Overview
"Fast Transients" is an early Boyd briefing that marks the critical transition from his engineering-focused E-M theory work to his strategic thinking. The briefing argues that the ability to rapidly transition between energy states — to shift maneuvers unpredictably and faster than an opponent can react — is more decisive than any static performance advantage.

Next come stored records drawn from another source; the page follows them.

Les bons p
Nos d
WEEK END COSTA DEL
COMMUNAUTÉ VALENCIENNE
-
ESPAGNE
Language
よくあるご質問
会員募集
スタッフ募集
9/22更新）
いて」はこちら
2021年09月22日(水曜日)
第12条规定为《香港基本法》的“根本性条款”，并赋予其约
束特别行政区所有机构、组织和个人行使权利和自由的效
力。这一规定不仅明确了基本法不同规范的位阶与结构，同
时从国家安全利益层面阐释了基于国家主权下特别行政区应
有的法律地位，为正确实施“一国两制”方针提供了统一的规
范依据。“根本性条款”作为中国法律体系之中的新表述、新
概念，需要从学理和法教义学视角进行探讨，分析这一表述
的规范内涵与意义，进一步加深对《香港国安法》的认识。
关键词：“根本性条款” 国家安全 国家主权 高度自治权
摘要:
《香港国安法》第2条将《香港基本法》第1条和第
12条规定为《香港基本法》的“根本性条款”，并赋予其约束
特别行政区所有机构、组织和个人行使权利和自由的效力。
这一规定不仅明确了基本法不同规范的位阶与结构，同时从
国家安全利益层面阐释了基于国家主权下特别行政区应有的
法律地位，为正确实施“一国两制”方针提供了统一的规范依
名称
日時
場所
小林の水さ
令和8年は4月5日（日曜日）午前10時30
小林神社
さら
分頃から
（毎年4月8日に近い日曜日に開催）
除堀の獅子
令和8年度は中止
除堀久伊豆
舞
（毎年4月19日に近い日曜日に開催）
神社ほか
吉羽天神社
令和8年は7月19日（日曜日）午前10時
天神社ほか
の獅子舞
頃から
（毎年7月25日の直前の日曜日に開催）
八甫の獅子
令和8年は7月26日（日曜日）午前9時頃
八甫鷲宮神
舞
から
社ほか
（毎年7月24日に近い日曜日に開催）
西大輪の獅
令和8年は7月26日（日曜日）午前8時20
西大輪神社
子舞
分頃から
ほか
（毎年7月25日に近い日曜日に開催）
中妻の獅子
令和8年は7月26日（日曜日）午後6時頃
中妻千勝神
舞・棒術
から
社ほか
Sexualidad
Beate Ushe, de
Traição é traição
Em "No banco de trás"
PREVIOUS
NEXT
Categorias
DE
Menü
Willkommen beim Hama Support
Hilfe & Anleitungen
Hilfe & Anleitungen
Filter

The concept of "fast transients" can be understood as the aerial combat precursor to the OODA loop concept of operating inside the opponent's decision cycle. Where E-M theory compared aircraft in terms of energy envelopes (static advantages), fast transients introduced the temporal dimension: the rate of change matters more than the absolute state.
Key Insight
An aircraft (or actor) that can rapidly shift between states — climbing to diving, turning to accelerating, offense to defense — while forcing the opponent to react to each shift creates a compounding advantage. Each successful transition forces the opponent further behind in their orientation, until they lose coherent control of the engagement.
Significance
Fast Transients is the missing link in Boyd's intellectual evolution. It shows the moment where his thinking broke free from pure engineering (E-M theory's focus on energy states) and began moving toward cognitive strategy (the OODA loop's focus on decision tempo). The concept maps directly onto the later strategic principle that the faster adapter wins not through superior resources but through superior tempo of re-orientation.